I have scenarios where jobs just stay in status "STARTED" but the server crashed in the mean time. I found the following instruction in the Spring Batch Docu:
https://docs.spring.io/spring-batch/docs/current/reference/html/index-single.html#stoppingAJob
If the process died (kill -9 or server failure), the job is, of course, not running, but the JobRepository has no way of knowing because no one told it before the process died. You have to tell it manually that you know that the execution either failed or should be considered aborted (change its status to FAILED or ABANDONED). This is a business decision, and there is no way to automate it. Change the status to FAILED only if it is restartable and you know that the restart data is valid.
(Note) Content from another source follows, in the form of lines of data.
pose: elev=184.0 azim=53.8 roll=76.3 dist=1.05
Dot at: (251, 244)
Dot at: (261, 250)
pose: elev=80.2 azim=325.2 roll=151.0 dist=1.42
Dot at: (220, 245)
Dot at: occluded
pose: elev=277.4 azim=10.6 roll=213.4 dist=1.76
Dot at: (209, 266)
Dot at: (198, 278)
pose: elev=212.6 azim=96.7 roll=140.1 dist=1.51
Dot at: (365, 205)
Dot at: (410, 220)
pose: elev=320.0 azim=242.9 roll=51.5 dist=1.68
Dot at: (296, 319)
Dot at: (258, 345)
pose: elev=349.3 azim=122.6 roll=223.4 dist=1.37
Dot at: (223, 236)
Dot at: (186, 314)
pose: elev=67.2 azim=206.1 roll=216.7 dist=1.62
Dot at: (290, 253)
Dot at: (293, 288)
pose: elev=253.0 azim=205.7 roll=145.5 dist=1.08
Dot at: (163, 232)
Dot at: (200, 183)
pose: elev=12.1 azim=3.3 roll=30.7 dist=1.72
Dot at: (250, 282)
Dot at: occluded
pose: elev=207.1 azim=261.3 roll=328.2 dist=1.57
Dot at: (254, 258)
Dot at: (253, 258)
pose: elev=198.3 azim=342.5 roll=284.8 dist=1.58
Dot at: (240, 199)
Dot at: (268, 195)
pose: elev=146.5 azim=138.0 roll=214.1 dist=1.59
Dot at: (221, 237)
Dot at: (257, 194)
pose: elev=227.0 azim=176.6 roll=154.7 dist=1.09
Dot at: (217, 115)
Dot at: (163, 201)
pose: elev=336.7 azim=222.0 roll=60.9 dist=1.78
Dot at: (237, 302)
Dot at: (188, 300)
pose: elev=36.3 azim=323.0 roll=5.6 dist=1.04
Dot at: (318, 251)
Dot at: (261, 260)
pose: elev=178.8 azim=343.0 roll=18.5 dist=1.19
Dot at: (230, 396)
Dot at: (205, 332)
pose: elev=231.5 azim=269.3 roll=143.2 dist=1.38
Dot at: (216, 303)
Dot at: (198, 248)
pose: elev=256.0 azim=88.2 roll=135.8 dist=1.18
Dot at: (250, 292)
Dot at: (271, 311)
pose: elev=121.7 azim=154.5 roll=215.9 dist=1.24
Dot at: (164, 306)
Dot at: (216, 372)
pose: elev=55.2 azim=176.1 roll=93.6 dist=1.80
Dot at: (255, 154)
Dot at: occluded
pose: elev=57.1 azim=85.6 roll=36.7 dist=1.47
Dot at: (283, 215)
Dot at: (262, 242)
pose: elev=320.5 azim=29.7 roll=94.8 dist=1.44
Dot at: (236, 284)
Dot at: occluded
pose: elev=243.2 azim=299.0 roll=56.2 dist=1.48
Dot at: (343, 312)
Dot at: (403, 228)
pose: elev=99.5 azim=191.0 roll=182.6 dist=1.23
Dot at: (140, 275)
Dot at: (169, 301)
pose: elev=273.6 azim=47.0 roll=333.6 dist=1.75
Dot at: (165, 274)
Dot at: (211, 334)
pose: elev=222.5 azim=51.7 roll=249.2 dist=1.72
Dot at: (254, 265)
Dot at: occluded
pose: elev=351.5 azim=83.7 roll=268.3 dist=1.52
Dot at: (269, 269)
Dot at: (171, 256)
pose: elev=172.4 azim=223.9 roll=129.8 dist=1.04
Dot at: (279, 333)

The JobOperator https://docs.spring.io/spring-batch/docs/current/api/org/springframework/batch/core/launch/JobOperator.html has only a function for "abandon" and "stop" but as Stop can take for ever. I do not understand how to set a Job to status "FAILED" as describe in the text above.
I have a cleanup task that runs when my server starts up, to find any batch jobs that were previously running on the same server that are still in running status and changes the status to FAILED. You might be able to do something similar to this. When I launch a job (or restart it), I add the server_name job parameter so I can identify which server is running a job.
@Configuration
public class SpringBatchCleanupTask implements CommandLineRunner {
private static final Logger LOGGER = LoggerFactory.getLogger(SpringBatchCleanupTask .class);
@Autowired
private JobRegistry jobRegistry;
@Autowired
private JobExplorer explorer;
@Autowired
private JobRepository jobRepository;
@Autowired
private SpringBatchJobLauncher jobLauncher;
@Value("${spring.batch.server-name}")
private String serverName;
@Override
public void run(String... args) throws Exception {
LOGGER.info("Starting spring batch cleanup on {}...", serverName);
for (String jobName : jobRegistry.getJobNames()) {
Set<JobExecution> executions = explorer.findRunningJobExecutions(jobName);
for (JobExecution jobExecution : executions) {
// stale job - force cleanup by setting end date and status
if (isRunningOnThisServer(jobExecution)) {
LOGGER.warn("failing job execution id: " + jobExecution.getId());
Date now = new Date();
ExitStatus cleanupTaskExitStatus = new ExitStatus("SERVER_RESTARTED");
jobExecution.setStatus(BatchStatus.FAILED);
jobExecution.setExitStatus(cleanupTaskExitStatus);
jobExecution.setEndTime(now);
jobRepository.update(jobExecution);
for (StepExecution stepExecution : jobExecution.getStepExecutions()) {
if (isRunning(stepExecution)) {
stepExecution.setStatus(BatchStatus.FAILED);
stepExecution.setExitStatus(cleanupTaskExitStatus);
stepExecution.setEndTime(now );
jobRepository.update(stepExecution);
}
}
}
}
}
}
private boolean isRunningOnThisServer(JobExecution jobExecution) {
if (jobExecution.isRunning()) {
String serverNameParam = jobExecution.getJobParameters()
.getString("server_name");
if (serverNameParam != null && serverNameParam.equals(serverName)) {
return true;
}
}
return false;
}
private boolean isRunning(StepExecution stepExecution) {
switch (stepExecution.getStatus()) {
case STARTED:
case STARTING:
case STOPPING:
case UNKNOWN:
return true;
default:
return stepExecution.getEndTime() == null;
}
}
}